▶ [Exercise requirements]:
Return every line of the data below that contains the string "iliac", copying each such line in full. Treat the match as case-sensitive.

═══ Supplied records

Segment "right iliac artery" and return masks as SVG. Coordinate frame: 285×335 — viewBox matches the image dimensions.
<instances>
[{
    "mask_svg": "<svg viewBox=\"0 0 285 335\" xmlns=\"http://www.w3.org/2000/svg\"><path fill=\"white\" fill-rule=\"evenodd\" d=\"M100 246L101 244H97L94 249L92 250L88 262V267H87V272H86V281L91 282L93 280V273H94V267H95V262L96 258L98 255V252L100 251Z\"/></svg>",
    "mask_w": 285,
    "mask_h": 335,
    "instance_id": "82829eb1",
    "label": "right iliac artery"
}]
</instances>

══════
═══ Supplied records

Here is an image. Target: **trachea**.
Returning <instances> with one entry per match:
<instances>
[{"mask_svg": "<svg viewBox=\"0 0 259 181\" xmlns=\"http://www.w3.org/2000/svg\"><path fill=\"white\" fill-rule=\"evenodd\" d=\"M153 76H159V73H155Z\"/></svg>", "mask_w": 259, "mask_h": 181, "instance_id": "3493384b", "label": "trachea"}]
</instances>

══════
═══ Supplied records

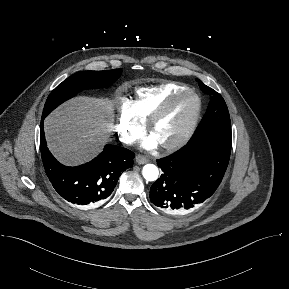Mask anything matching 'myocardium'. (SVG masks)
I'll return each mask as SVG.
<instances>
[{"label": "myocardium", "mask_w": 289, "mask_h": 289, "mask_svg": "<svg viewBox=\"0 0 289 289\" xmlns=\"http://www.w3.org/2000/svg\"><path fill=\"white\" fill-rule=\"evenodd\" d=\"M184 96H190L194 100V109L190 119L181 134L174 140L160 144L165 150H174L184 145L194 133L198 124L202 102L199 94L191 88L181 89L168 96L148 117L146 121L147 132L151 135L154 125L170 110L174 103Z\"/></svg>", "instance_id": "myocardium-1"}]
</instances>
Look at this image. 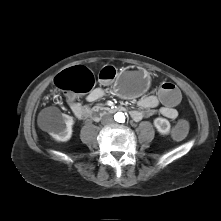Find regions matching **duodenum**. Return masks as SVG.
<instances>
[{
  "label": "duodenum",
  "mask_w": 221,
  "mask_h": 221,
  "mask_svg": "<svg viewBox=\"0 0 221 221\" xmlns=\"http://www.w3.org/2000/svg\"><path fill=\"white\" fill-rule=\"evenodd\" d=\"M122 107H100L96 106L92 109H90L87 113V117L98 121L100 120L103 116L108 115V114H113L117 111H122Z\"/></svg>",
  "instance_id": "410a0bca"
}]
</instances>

══════

▶ [Solution to the exercise]:
Segment "right iliac artery" and return masks as SVG. Coordinate frame: 285×335 — viewBox matches the image dimensions.
    "label": "right iliac artery"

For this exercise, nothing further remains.